**Problem to work on:** Repeat every entry in full. Match each line exactly.
============================================================
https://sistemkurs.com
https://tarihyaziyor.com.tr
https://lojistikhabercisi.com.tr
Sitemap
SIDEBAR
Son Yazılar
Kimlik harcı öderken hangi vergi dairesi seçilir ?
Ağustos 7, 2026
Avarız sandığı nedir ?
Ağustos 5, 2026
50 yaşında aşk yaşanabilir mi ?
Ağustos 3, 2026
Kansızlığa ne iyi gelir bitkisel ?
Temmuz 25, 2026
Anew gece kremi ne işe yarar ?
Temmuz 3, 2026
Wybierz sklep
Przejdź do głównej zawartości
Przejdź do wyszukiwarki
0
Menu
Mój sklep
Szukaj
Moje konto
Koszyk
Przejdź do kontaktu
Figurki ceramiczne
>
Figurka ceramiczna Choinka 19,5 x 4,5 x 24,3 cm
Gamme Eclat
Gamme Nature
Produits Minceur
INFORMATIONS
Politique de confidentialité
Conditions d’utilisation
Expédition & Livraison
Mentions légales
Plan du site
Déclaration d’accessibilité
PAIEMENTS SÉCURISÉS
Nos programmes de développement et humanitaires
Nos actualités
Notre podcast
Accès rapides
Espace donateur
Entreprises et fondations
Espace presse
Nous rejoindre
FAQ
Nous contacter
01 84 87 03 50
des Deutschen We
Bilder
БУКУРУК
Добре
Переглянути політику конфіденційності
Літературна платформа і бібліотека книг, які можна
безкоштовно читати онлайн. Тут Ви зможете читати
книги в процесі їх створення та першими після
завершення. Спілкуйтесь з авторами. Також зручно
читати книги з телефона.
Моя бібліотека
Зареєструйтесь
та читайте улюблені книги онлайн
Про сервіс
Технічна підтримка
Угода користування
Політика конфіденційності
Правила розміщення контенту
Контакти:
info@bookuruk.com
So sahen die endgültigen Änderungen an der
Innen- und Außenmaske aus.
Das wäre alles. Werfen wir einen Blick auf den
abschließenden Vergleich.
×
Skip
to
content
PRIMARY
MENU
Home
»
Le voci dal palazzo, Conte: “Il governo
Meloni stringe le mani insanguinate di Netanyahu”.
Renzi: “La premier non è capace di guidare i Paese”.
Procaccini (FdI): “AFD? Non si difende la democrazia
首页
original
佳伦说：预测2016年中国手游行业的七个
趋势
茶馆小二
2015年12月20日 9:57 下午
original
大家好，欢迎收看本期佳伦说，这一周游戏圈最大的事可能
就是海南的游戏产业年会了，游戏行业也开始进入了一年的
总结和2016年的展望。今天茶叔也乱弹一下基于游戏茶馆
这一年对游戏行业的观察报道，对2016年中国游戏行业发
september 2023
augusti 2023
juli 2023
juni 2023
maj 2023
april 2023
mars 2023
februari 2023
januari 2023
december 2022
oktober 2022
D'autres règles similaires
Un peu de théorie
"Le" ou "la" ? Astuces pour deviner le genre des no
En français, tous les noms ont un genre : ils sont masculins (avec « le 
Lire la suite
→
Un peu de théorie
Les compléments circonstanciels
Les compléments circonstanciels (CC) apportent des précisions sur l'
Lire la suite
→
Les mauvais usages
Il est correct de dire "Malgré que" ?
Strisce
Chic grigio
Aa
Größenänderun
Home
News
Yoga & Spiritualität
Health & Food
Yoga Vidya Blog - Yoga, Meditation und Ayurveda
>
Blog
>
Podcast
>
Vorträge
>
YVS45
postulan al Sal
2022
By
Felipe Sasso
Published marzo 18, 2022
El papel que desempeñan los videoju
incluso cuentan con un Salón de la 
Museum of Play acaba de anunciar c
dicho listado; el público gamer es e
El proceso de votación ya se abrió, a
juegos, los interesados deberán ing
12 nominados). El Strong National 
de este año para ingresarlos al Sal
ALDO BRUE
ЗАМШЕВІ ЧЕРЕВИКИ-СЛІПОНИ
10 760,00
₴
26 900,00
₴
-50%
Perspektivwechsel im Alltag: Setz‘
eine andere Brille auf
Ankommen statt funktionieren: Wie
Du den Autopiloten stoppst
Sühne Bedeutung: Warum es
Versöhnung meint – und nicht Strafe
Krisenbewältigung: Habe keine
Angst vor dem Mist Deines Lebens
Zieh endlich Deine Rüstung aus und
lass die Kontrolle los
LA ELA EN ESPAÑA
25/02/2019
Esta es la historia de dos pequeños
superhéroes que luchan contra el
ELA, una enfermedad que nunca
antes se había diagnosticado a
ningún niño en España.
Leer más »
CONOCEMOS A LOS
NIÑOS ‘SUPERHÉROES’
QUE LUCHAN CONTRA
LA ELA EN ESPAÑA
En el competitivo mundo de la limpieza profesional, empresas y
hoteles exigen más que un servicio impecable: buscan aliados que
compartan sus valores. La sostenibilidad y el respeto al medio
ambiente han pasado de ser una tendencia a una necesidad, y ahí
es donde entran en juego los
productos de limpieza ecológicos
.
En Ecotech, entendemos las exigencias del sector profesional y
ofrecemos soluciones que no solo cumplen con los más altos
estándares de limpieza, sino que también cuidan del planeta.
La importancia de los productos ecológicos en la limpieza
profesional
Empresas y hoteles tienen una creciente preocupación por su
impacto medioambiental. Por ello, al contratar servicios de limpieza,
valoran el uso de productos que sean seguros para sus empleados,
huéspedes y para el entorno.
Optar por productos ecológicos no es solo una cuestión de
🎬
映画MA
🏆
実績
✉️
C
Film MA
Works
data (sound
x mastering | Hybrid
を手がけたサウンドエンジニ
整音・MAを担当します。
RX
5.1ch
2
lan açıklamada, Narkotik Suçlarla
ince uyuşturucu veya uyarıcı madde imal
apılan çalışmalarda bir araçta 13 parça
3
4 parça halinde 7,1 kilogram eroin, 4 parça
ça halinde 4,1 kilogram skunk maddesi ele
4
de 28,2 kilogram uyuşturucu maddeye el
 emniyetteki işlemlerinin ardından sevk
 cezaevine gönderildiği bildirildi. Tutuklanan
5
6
============================================================
**Answer section:**
https://sistemkurs.com
https://tarihyaziyor.com.tr
https://lojistikhabercisi.com.tr
Sitemap
SIDEBAR
Son Yazılar
Kimlik harcı öderken hangi vergi dairesi seçilir ?
Ağustos 7, 2026
Avarız sandığı nedir ?
Ağustos 5, 2026
50 yaşında aşk yaşanabilir mi ?
Ağustos 3, 2026
Kansızlığa ne iyi gelir bitkisel ?
Temmuz 25, 2026
Anew gece kremi ne işe yarar ?
Temmuz 3, 2026
Wybierz sklep
Przejdź do głównej zawartości
Przejdź do wyszukiwarki
0
Menu
Mój sklep
Szukaj
Moje konto
Koszyk
Przejdź do kontaktu
Figurki ceramiczne
>
Figurka ceramiczna Choinka 19,5 x 4,5 x 24,3 cm
Gamme Eclat
Gamme Nature
Produits Minceur
INFORMATIONS
Politique de confidentialité
Conditions d’utilisation
Expédition & Livraison
Mentions légales
Plan du site
Déclaration d’accessibilité
PAIEMENTS SÉCURISÉS
Nos programmes de développement et humanitaires
Nos actualités
Notre podcast
Accès rapides
Espace donateur
Entreprises et fondations
Espace presse
Nous rejoindre
FAQ
Nous contacter
01 84 87 03 50
des Deutschen We
Bilder
БУКУРУК
Добре
Переглянути політику конфіденційності
Літературна платформа і бібліотека книг, які можна
безкоштовно читати онлайн. Тут Ви зможете читати
книги в процесі їх створення та першими після
завершення. Спілкуйтесь з авторами. Також зручно
читати книги з телефона.
Моя бібліотека
Зареєструйтесь
та читайте улюблені книги онлайн
Про сервіс
Технічна підтримка
Угода користування
Політика конфіденційності
Правила розміщення контенту
Контакти:
info@bookuruk.com
So sahen die endgültigen Änderungen an der
Innen- und Außenmaske aus.
Das wäre alles. Werfen wir einen Blick auf den
abschließenden Vergleich.
×
Skip
to
content
PRIMARY
MENU
Home
»
Le voci dal palazzo, Conte: “Il governo
Meloni stringe le mani insanguinate di Netanyahu”.
Renzi: “La premier non è capace di guidare i Paese”.
Procaccini (FdI): “AFD? Non si difende la democrazia
首页
original
佳伦说：预测2016年中国手游行业的七个
趋势
茶馆小二
2015年12月20日 9:57 下午
original
大家好，欢迎收看本期佳伦说，这一周游戏圈最大的事可能
就是海南的游戏产业年会了，游戏行业也开始进入了一年的
总结和2016年的展望。今天茶叔也乱弹一下基于游戏茶馆
这一年对游戏行业的观察报道，对2016年中国游戏行业发
september 2023
augusti 2023
juli 2023
juni 2023
maj 2023
april 2023
mars 2023
februari 2023
januari 2023
december 2022
oktober 2022
D'autres règles similaires
Un peu de théorie
"Le" ou "la" ? Astuces pour deviner le genre des no
En français, tous les noms ont un genre : ils sont masculins (avec « le 
Lire la suite
→
Un peu de théorie
Les compléments circonstanciels
Les compléments circonstanciels (CC) apportent des précisions sur l'
Lire la suite
→
Les mauvais usages
Il est correct de dire "Malgré que" ?
Strisce
Chic grigio
Aa
Größenänderun
Home
News
Yoga & Spiritualität
Health & Food
Yoga Vidya Blog - Yoga, Meditation und Ayurveda
>
Blog
>
Podcast
>
Vorträge
>
YVS45
postulan al Sal
2022
By
Felipe Sasso
Published marzo 18, 2022
El papel que desempeñan los videoju
incluso cuentan con un Salón de la 
Museum of Play acaba de anunciar c
dicho listado; el público gamer es e
El proceso de votación ya se abrió, a
juegos, los interesados deberán ing
12 nominados). El Strong National 
de este año para ingresarlos al Sal
ALDO BRUE
ЗАМШЕВІ ЧЕРЕВИКИ-СЛІПОНИ
10 760,00
₴
26 900,00
₴
-50%
Perspektivwechsel im Alltag: Setz‘
eine andere Brille auf
Ankommen statt funktionieren: Wie
Du den Autopiloten stoppst
Sühne Bedeutung: Warum es
Versöhnung meint – und nicht Strafe
Krisenbewältigung: Habe keine
Angst vor dem Mist Deines Lebens
Zieh endlich Deine Rüstung aus und
lass die Kontrolle los
LA ELA EN ESPAÑA
25/02/2019
Esta es la historia de dos pequeños
superhéroes que luchan contra el
ELA, una enfermedad que nunca
antes se había diagnosticado a
ningún niño en España.
Leer más »
CONOCEMOS A LOS
NIÑOS ‘SUPERHÉROES’
QUE LUCHAN CONTRA
LA ELA EN ESPAÑA
En el competitivo mundo de la limpieza profesional, empresas y
hoteles exigen más que un servicio impecable: buscan aliados que
compartan sus valores. La sostenibilidad y el respeto al medio
ambiente han pasado de ser una tendencia a una necesidad, y ahí
es donde entran en juego los
productos de limpieza ecológicos
.
En Ecotech, entendemos las exigencias del sector profesional y
ofrecemos soluciones que no solo cumplen con los más altos
estándares de limpieza, sino que también cuidan del planeta.
La importancia de los productos ecológicos en la limpieza
profesional
Empresas y hoteles tienen una creciente preocupación por su
impacto medioambiental. Por ello, al contratar servicios de limpieza,
valoran el uso de productos que sean seguros para sus empleados,
huéspedes y para el entorno.
Optar por productos ecológicos no es solo una cuestión de
🎬
映画MA
🏆
実績
✉️
C
Film MA
Works
data (sound
x mastering | Hybrid
を手がけたサウンドエンジニ
整音・MAを担当します。
RX
5.1ch
2
lan açıklamada, Narkotik Suçlarla
ince uyuşturucu veya uyarıcı madde imal
apılan çalışmalarda bir araçta 13 parça
3
4 parça halinde 7,1 kilogram eroin, 4 parça
ça halinde 4,1 kilogram skunk maddesi ele
4
de 28,2 kilogram uyuşturucu maddeye el
 emniyetteki işlemlerinin ardından sevk
 cezaevine gönderildiği bildirildi. Tutuklanan
5
6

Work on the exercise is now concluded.